Task prompt
Retype each entry exactly as written, and keep the pictures out of the copy.
'''
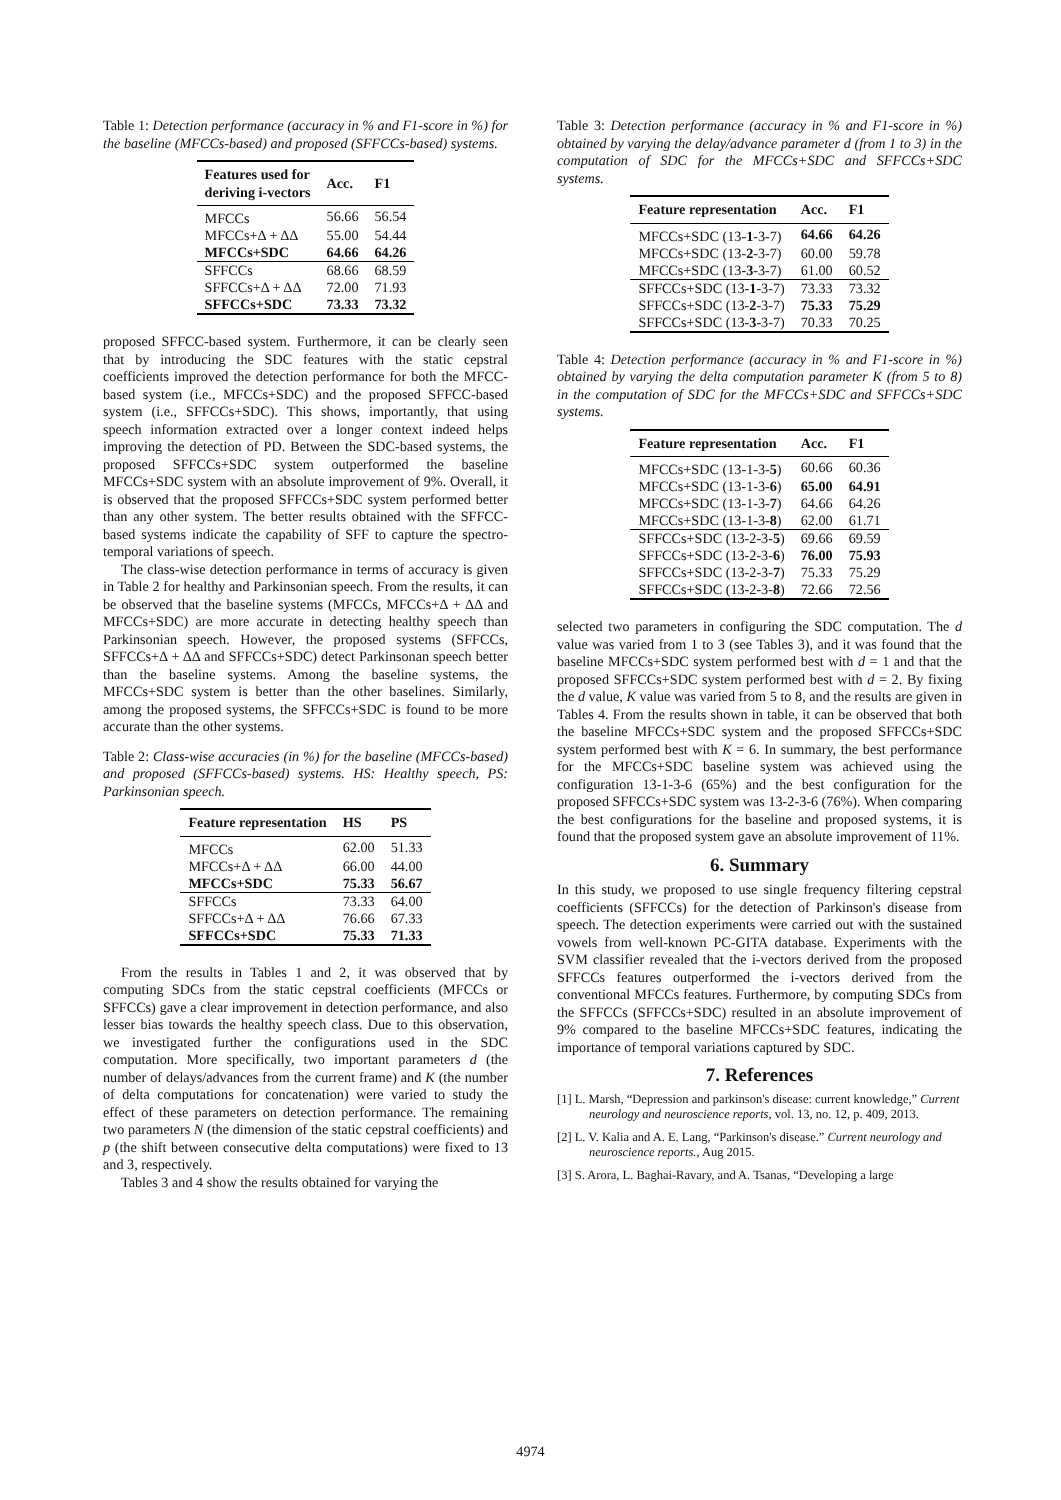Table 1: Detection performance (accuracy in % and F1-score in %) for the baseline (MFCCs-based) and proposed (SFFCCs-based) systems.
| Features used for deriving i-vectors | Acc. | F1 |
| --- | --- | --- |
| MFCCs | 56.66 | 56.54 |
| MFCCs+Δ + ΔΔ | 55.00 | 54.44 |
| MFCCs+SDC | 64.66 | 64.26 |
| SFFCCs | 68.66 | 68.59 |
| SFFCCs+Δ + ΔΔ | 72.00 | 71.93 |
| SFFCCs+SDC | 73.33 | 73.32 |
proposed SFFCC-based system. Furthermore, it can be clearly seen that by introducing the SDC features with the static cepstral coefficients improved the detection performance for both the MFCC-based system (i.e., MFCCs+SDC) and the proposed SFFCC-based system (i.e., SFFCCs+SDC). This shows, importantly, that using speech information extracted over a longer context indeed helps improving the detection of PD. Between the SDC-based systems, the proposed SFFCCs+SDC system outperformed the baseline MFCCs+SDC system with an absolute improvement of 9%. Overall, it is observed that the proposed SFFCCs+SDC system performed better than any other system. The better results obtained with the SFFCC-based systems indicate the capability of SFF to capture the spectro-temporal variations of speech.
The class-wise detection performance in terms of accuracy is given in Table 2 for healthy and Parkinsonian speech. From the results, it can be observed that the baseline systems (MFCCs, MFCCs+Δ + ΔΔ and MFCCs+SDC) are more accurate in detecting healthy speech than Parkinsonian speech. However, the proposed systems (SFFCCs, SFFCCs+Δ + ΔΔ and SFFCCs+SDC) detect Parkinsonan speech better than the baseline systems. Among the baseline systems, the MFCCs+SDC system is better than the other baselines. Similarly, among the proposed systems, the SFFCCs+SDC is found to be more accurate than the other systems.
Table 2: Class-wise accuracies (in %) for the baseline (MFCCs-based) and proposed (SFFCCs-based) systems. HS: Healthy speech, PS: Parkinsonian speech.
| Feature representation | HS | PS |
| --- | --- | --- |
| MFCCs | 62.00 | 51.33 |
| MFCCs+Δ + ΔΔ | 66.00 | 44.00 |
| MFCCs+SDC | 75.33 | 56.67 |
| SFFCCs | 73.33 | 64.00 |
| SFFCCs+Δ + ΔΔ | 76.66 | 67.33 |
| SFFCCs+SDC | 75.33 | 71.33 |
From the results in Tables 1 and 2, it was observed that by computing SDCs from the static cepstral coefficients (MFCCs or SFFCCs) gave a clear improvement in detection performance, and also lesser bias towards the healthy speech class. Due to this observation, we investigated further the configurations used in the SDC computation. More specifically, two important parameters d (the number of delays/advances from the current frame) and K (the number of delta computations for concatenation) were varied to study the effect of these parameters on detection performance. The remaining two parameters N (the dimension of the static cepstral coefficients) and p (the shift between consecutive delta computations) were fixed to 13 and 3, respectively.
Tables 3 and 4 show the results obtained for varying the
Table 3: Detection performance (accuracy in % and F1-score in %) obtained by varying the delay/advance parameter d (from 1 to 3) in the computation of SDC for the MFCCs+SDC and SFFCCs+SDC systems.
| Feature representation | Acc. | F1 |
| --- | --- | --- |
| MFCCs+SDC (13- 1 -3-7) | 64.66 | 64.26 |
| MFCCs+SDC (13- 2 -3-7) | 60.00 | 59.78 |
| MFCCs+SDC (13- 3 -3-7) | 61.00 | 60.52 |
| SFFCCs+SDC (13- 1 -3-7) | 73.33 | 73.32 |
| SFFCCs+SDC (13- 2 -3-7) | 75.33 | 75.29 |
| SFFCCs+SDC (13- 3 -3-7) | 70.33 | 70.25 |
Table 4: Detection performance (accuracy in % and F1-score in %) obtained by varying the delta computation parameter K (from 5 to 8) in the computation of SDC for the MFCCs+SDC and SFFCCs+SDC systems.
| Feature representation | Acc. | F1 |
| --- | --- | --- |
| MFCCs+SDC (13-1-3- 5 ) | 60.66 | 60.36 |
| MFCCs+SDC (13-1-3- 6 ) | 65.00 | 64.91 |
| MFCCs+SDC (13-1-3- 7 ) | 64.66 | 64.26 |
| MFCCs+SDC (13-1-3- 8 ) | 62.00 | 61.71 |
| SFFCCs+SDC (13-2-3- 5 ) | 69.66 | 69.59 |
| SFFCCs+SDC (13-2-3- 6 ) | 76.00 | 75.93 |
| SFFCCs+SDC (13-2-3- 7 ) | 75.33 | 75.29 |
| SFFCCs+SDC (13-2-3- 8 ) | 72.66 | 72.56 |
selected two parameters in configuring the SDC computation. The d value was varied from 1 to 3 (see Tables 3), and it was found that the baseline MFCCs+SDC system performed best with d = 1 and that the proposed SFFCCs+SDC system performed best with d = 2. By fixing the d value, K value was varied from 5 to 8, and the results are given in Tables 4. From the results shown in table, it can be observed that both the baseline MFCCs+SDC system and the proposed SFFCCs+SDC system performed best with K = 6. In summary, the best performance for the MFCCs+SDC baseline system was achieved using the configuration 13-1-3-6 (65%) and the best configuration for the proposed SFFCCs+SDC system was 13-2-3-6 (76%). When comparing the best configurations for the baseline and proposed systems, it is found that the proposed system gave an absolute improvement of 11%.
6. Summary
In this study, we proposed to use single frequency filtering cepstral coefficients (SFFCCs) for the detection of Parkinson's disease from speech. The detection experiments were carried out with the sustained vowels from well-known PC-GITA database. Experiments with the SVM classifier revealed that the i-vectors derived from the proposed SFFCCs features outperformed the i-vectors derived from the conventional MFCCs features. Furthermore, by computing SDCs from the SFFCCs (SFFCCs+SDC) resulted in an absolute improvement of 9% compared to the baseline MFCCs+SDC features, indicating the importance of temporal variations captured by SDC.
7. References
[1] L. Marsh, “Depression and parkinson's disease: current knowledge,” Current neurology and neuroscience reports, vol. 13, no. 12, p. 409, 2013.
[2] L. V. Kalia and A. E. Lang, “Parkinson's disease.” Current neurology and neuroscience reports., Aug 2015.
[3] S. Arora, L. Baghai-Ravary, and A. Tsanas, “Developing a large
4974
'''
Output below
Table 1: Detection performance (accuracy in % and F1-score in %) for the baseline (MFCCs-based) and proposed (SFFCCs-based) systems.
| Features used for deriving i-vectors | Acc. | F1 |
| --- | --- | --- |
| MFCCs | 56.66 | 56.54 |
| MFCCs+Δ + ΔΔ | 55.00 | 54.44 |
| MFCCs+SDC | 64.66 | 64.26 |
| SFFCCs | 68.66 | 68.59 |
| SFFCCs+Δ + ΔΔ | 72.00 | 71.93 |
| SFFCCs+SDC | 73.33 | 73.32 |
proposed SFFCC-based system. Furthermore, it can be clearly seen that by introducing the SDC features with the static cepstral coefficients improved the detection performance for both the MFCC-based system (i.e., MFCCs+SDC) and the proposed SFFCC-based system (i.e., SFFCCs+SDC). This shows, importantly, that using speech information extracted over a longer context indeed helps improving the detection of PD. Between the SDC-based systems, the proposed SFFCCs+SDC system outperformed the baseline MFCCs+SDC system with an absolute improvement of 9%. Overall, it is observed that the proposed SFFCCs+SDC system performed better than any other system. The better results obtained with the SFFCC-based systems indicate the capability of SFF to capture the spectro-temporal variations of speech.
The class-wise detection performance in terms of accuracy is given in Table 2 for healthy and Parkinsonian speech. From the results, it can be observed that the baseline systems (MFCCs, MFCCs+Δ + ΔΔ and MFCCs+SDC) are more accurate in detecting healthy speech than Parkinsonian speech. However, the proposed systems (SFFCCs, SFFCCs+Δ + ΔΔ and SFFCCs+SDC) detect Parkinsonan speech better than the baseline systems. Among the baseline systems, the MFCCs+SDC system is better than the other baselines. Similarly, among the proposed systems, the SFFCCs+SDC is found to be more accurate than the other systems.
Table 2: Class-wise accuracies (in %) for the baseline (MFCCs-based) and proposed (SFFCCs-based) systems. HS: Healthy speech, PS: Parkinsonian speech.
| Feature representation | HS | PS |
| --- | --- | --- |
| MFCCs | 62.00 | 51.33 |
| MFCCs+Δ + ΔΔ | 66.00 | 44.00 |
| MFCCs+SDC | 75.33 | 56.67 |
| SFFCCs | 73.33 | 64.00 |
| SFFCCs+Δ + ΔΔ | 76.66 | 67.33 |
| SFFCCs+SDC | 75.33 | 71.33 |
From the results in Tables 1 and 2, it was observed that by computing SDCs from the static cepstral coefficients (MFCCs or SFFCCs) gave a clear improvement in detection performance, and also lesser bias towards the healthy speech class. Due to this observation, we investigated further the configurations used in the SDC computation. More specifically, two important parameters d (the number of delays/advances from the current frame) and K (the number of delta computations for concatenation) were varied to study the effect of these parameters on detection performance. The remaining two parameters N (the dimension of the static cepstral coefficients) and p (the shift between consecutive delta computations) were fixed to 13 and 3, respectively.
Tables 3 and 4 show the results obtained for varying the
Table 3: Detection performance (accuracy in % and F1-score in %) obtained by varying the delay/advance parameter d (from 1 to 3) in the computation of SDC for the MFCCs+SDC and SFFCCs+SDC systems.
| Feature representation | Acc. | F1 |
| --- | --- | --- |
| MFCCs+SDC (13- 1 -3-7) | 64.66 | 64.26 |
| MFCCs+SDC (13- 2 -3-7) | 60.00 | 59.78 |
| MFCCs+SDC (13- 3 -3-7) | 61.00 | 60.52 |
| SFFCCs+SDC (13- 1 -3-7) | 73.33 | 73.32 |
| SFFCCs+SDC (13- 2 -3-7) | 75.33 | 75.29 |
| SFFCCs+SDC (13- 3 -3-7) | 70.33 | 70.25 |
Table 4: Detection performance (accuracy in % and F1-score in %) obtained by varying the delta computation parameter K (from 5 to 8) in the computation of SDC for the MFCCs+SDC and SFFCCs+SDC systems.
| Feature representation | Acc. | F1 |
| --- | --- | --- |
| MFCCs+SDC (13-1-3- 5 ) | 60.66 | 60.36 |
| MFCCs+SDC (13-1-3- 6 ) | 65.00 | 64.91 |
| MFCCs+SDC (13-1-3- 7 ) | 64.66 | 64.26 |
| MFCCs+SDC (13-1-3- 8 ) | 62.00 | 61.71 |
| SFFCCs+SDC (13-2-3- 5 ) | 69.66 | 69.59 |
| SFFCCs+SDC (13-2-3- 6 ) | 76.00 | 75.93 |
| SFFCCs+SDC (13-2-3- 7 ) | 75.33 | 75.29 |
| SFFCCs+SDC (13-2-3- 8 ) | 72.66 | 72.56 |
selected two parameters in configuring the SDC computation. The d value was varied from 1 to 3 (see Tables 3), and it was found that the baseline MFCCs+SDC system performed best with d = 1 and that the proposed SFFCCs+SDC system performed best with d = 2. By fixing the d value, K value was varied from 5 to 8, and the results are given in Tables 4. From the results shown in table, it can be observed that both the baseline MFCCs+SDC system and the proposed SFFCCs+SDC system performed best with K = 6. In summary, the best performance for the MFCCs+SDC baseline system was achieved using the configuration 13-1-3-6 (65%) and the best configuration for the proposed SFFCCs+SDC system was 13-2-3-6 (76%). When comparing the best configurations for the baseline and proposed systems, it is found that the proposed system gave an absolute improvement of 11%.
6. Summary
In this study, we proposed to use single frequency filtering cepstral coefficients (SFFCCs) for the detection of Parkinson's disease from speech. The detection experiments were carried out with the sustained vowels from well-known PC-GITA database. Experiments with the SVM classifier revealed that the i-vectors derived from the proposed SFFCCs features outperformed the i-vectors derived from the conventional MFCCs features. Furthermore, by computing SDCs from the SFFCCs (SFFCCs+SDC) resulted in an absolute improvement of 9% compared to the baseline MFCCs+SDC features, indicating the importance of temporal variations captured by SDC.
7. References
[1] L. Marsh, “Depression and parkinson's disease: current knowledge,” Current neurology and neuroscience reports, vol. 13, no. 12, p. 409, 2013.
[2] L. V. Kalia and A. E. Lang, “Parkinson's disease.” Current neurology and neuroscience reports., Aug 2015.
[3] S. Arora, L. Baghai-Ravary, and A. Tsanas, “Developing a large
4974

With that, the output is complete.